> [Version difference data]
Segment Open

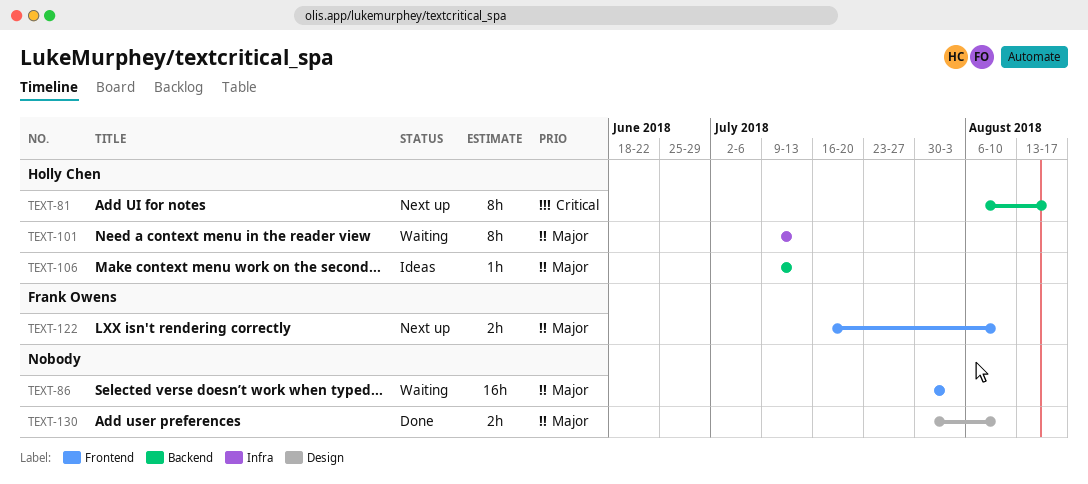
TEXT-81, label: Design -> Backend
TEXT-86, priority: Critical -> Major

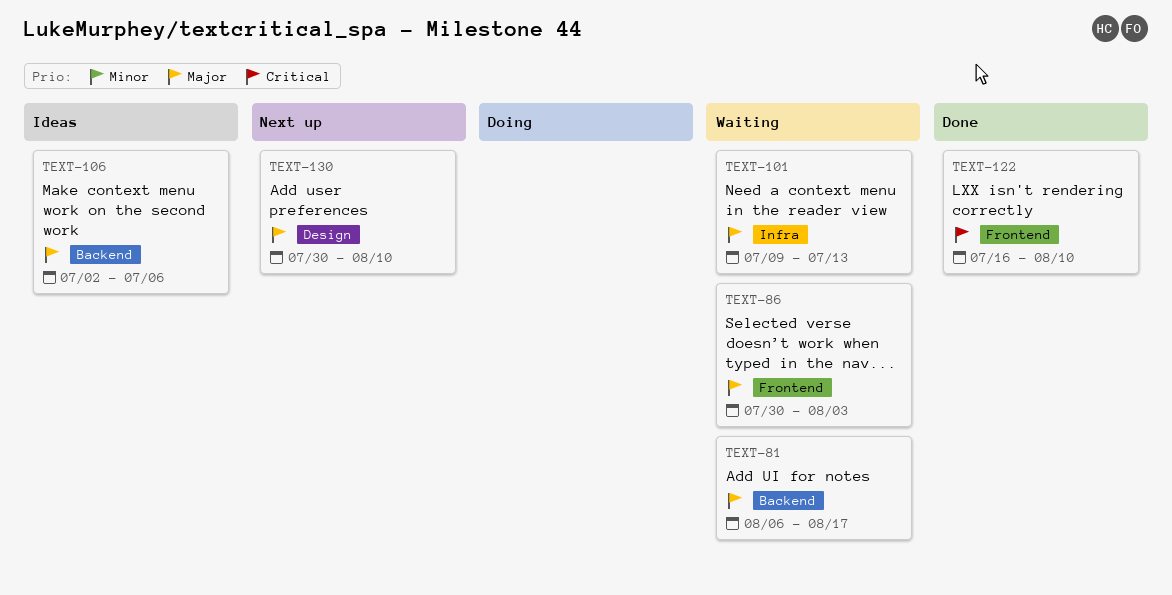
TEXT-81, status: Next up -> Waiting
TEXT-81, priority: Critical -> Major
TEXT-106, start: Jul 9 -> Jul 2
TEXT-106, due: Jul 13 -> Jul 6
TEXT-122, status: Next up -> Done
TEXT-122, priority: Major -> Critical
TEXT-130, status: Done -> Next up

Segment Closed

> [DIRECTIONS FOR THIS TASK]
Give exactly the lines from the one with "TEXT-122, status: Next up -> Done" to the end of the entries, nothing before them.

> [PROBLEM SOLUTION]
TEXT-122, status: Next up -> Done
TEXT-122, priority: Major -> Critical
TEXT-130, status: Done -> Next up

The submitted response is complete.